Biological characterization of a 3D model for micrometastatic OvCa. A, OVCAR5 cells overlaid on GFR-Matrigel™ formed 3D ovarian micronodules representing adherent micrometastatic disease with B, punctate E-cadherin expression, and C, fibronectin (red) expression (blue: DAPI), markers for poor prognosis. D, mean diameter increased from 34.3μm (±2.6μm) 3 days post-plating (n = 9) to 108.9μm (± 13.0μm) at day 10 (n = 9) and 131.9μm (±25.3μm) at day 17 (n = 3) (E). Scale bars: (B) and (C), 20μm; (D) 150μm.

Figure 2

Monolayer cultures significantly overestimate carboplatin and BPD-PDT efficacy compared to cells in 3D. A, fractional viability of OVCAR5 cells in monolayer (striped) following carboplatin treatment (40 mg/m²) was 0.30 (± 0.082) (n = 10), as compared to 0.90 (± 0.057) in 3D (solid), (n = 6) (p < 0.001, two-tailed t-test). B, left, monolayer cultures treated with 1.25μM·J/cm² BPD-PDT, had a fractional viability of 0.35 (± 0.04) (n = 12), as compared to 0.75 (±0.04) in 3D (n = 13) (p = 0.003, two-tailed t-test). N-values vary from 6 to 16 for individual treatment groups within each culture condition. B, right, confocal fluorescence images show BPD-MA distribution and autofluorescence from a representative nodule. Scale bars = 25μm.

Figure 3

Differential patterns of cytotoxic response in carboplatin and BPD-PDT treated 3D micronodules. A, left, a representative micronodule treated with 400 mg/m² carboplatin showing cell death (ethidium bromide) on the periphery of a viable (calcein) tumor core, with A, right, distinct and minimally overlapping fluorescence intensity profiles. B, left, BPD-PDT 1.25μM·J/cm² treatment leads to nodular disruption and punctate cytoxicity. B, right, intensity profile scans through two regions of interest (yellow boxes) show highly overlapping fluorescence patterns. Scale bars = 25μm.

Figure 4

BPD-PDT synergizes with low-dose carboplatin to reduce residual tumor volume. A, images of residual disease (calcein). B, fraction residual tumor following carboplatin alone or BPD-PDT alone was 0.95 (95% CI=0.83-1.09, n = 11) and 0.76 (95% CI=0.63-0.92 n = 15), respectively, relative to no treatment (grey dashed line). The combination treatment, BPD-PDT followed by carboplatin, produced a synergistic reduction in residual tumor to 0.26 (95% CI=0.19-0.36, n = 11) (p<0.0001, interaction term from ANCOVA). Scale bars = 250μm.

Figure 5

BPD-PDT followed by carboplatin synergistically reduces tumor viability. A, images of tumor viability (calcein and ethidium bromide fluorescence) following treatment. B, mean fraction viability in micronodules treated with either carboplatin alone or BPD-PDT alone was 0.92 (95% CI=0.88-0.97, n = 11) and 0.80 (95%CI=0.74-0.86, n = 15), respectively, relative to no treatment (grey dashed line).
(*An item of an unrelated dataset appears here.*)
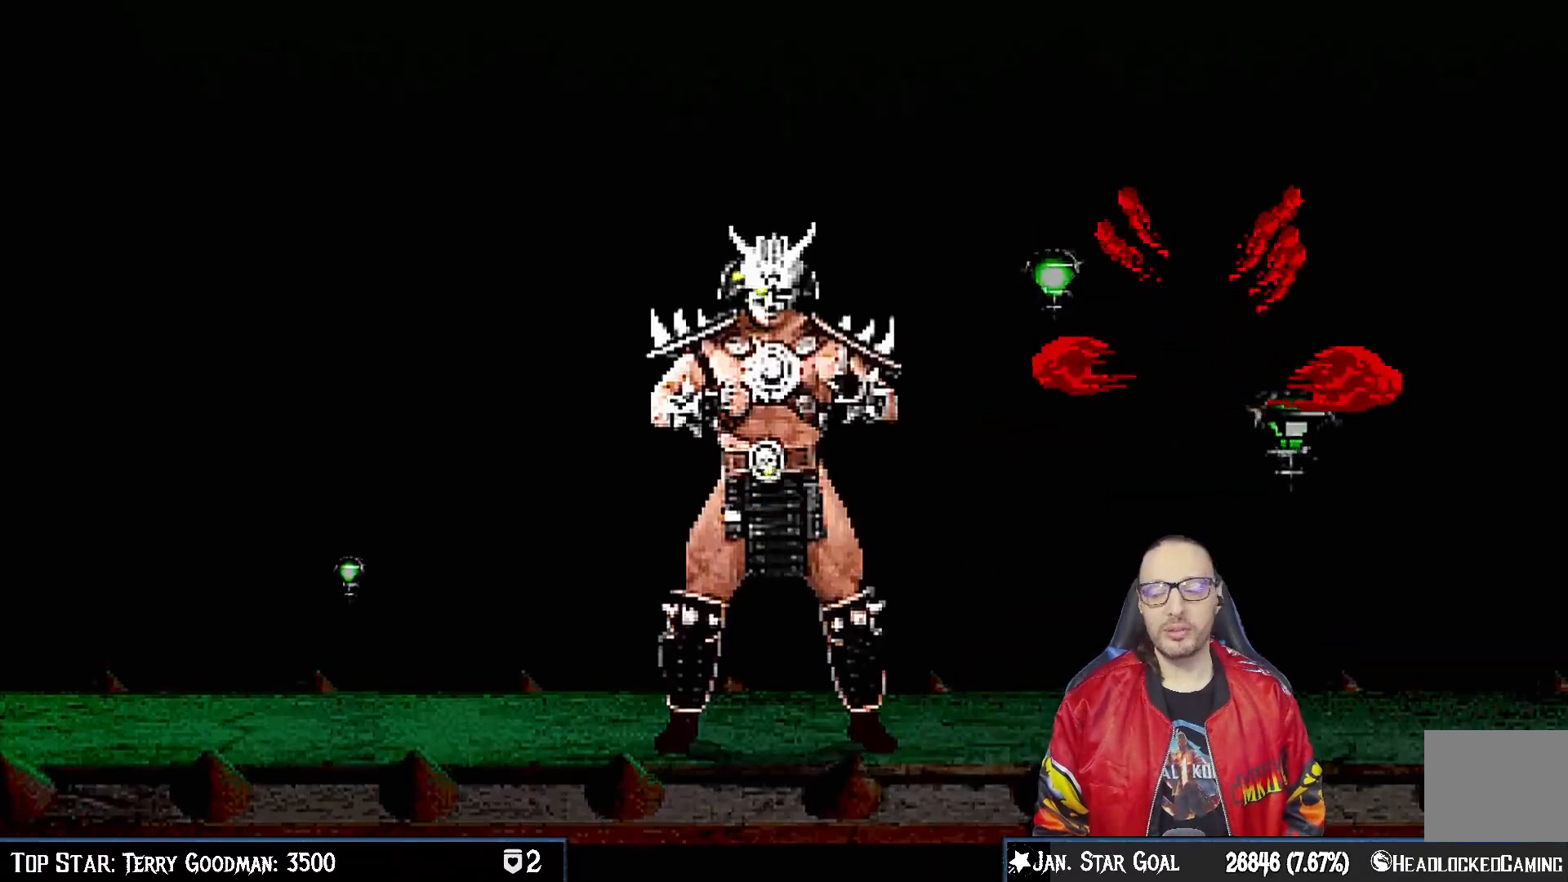
{"buttons": [], "left_stick": "center", "right_stick": "center", "events": []}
The combination treatment, BPD-PDT followed by carboplatin, reduced viability to 0.45 (95% CI=0.38-0.53, n = 11), indicating a significant synergism (p<0.0001, interaction term from ANCOVA). Scale bars = 250μm.

Figure 6

Carboplatin treatment prior to BPD-PDT does not produce a synergistic interaction. No synergism was observed with the reverse treatment order, as evaluated by fraction of residual tumor (A) (p=0.3326), and tumor viability (B) (p=0.1368) (interaction term from ANCOVA for both treatment response metrics), relative to no treatment (grey dashed lines).